++++ RECORDS SHOWN

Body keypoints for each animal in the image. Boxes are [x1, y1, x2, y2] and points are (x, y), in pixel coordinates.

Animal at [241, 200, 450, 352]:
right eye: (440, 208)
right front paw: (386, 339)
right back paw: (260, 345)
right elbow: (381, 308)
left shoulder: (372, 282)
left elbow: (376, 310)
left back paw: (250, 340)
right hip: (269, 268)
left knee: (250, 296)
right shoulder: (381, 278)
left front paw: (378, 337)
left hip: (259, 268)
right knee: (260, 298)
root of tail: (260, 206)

++++++++

*EXERCISE INSTRUCTIONS*: Send back each record exactly, and include them all.

*RESULT OF THIS TASK*:
Body keypoints for each animal in the image. Boxes are [x1, y1, x2, y2] and points are (x, y), in pixel coordinates.

Animal at [241, 200, 450, 352]:
right eye: (440, 208)
right front paw: (386, 339)
right back paw: (260, 345)
right elbow: (381, 308)
left shoulder: (372, 282)
left elbow: (376, 310)
left back paw: (250, 340)
right hip: (269, 268)
left knee: (250, 296)
right shoulder: (381, 278)
left front paw: (378, 337)
left hip: (259, 268)
right knee: (260, 298)
root of tail: (260, 206)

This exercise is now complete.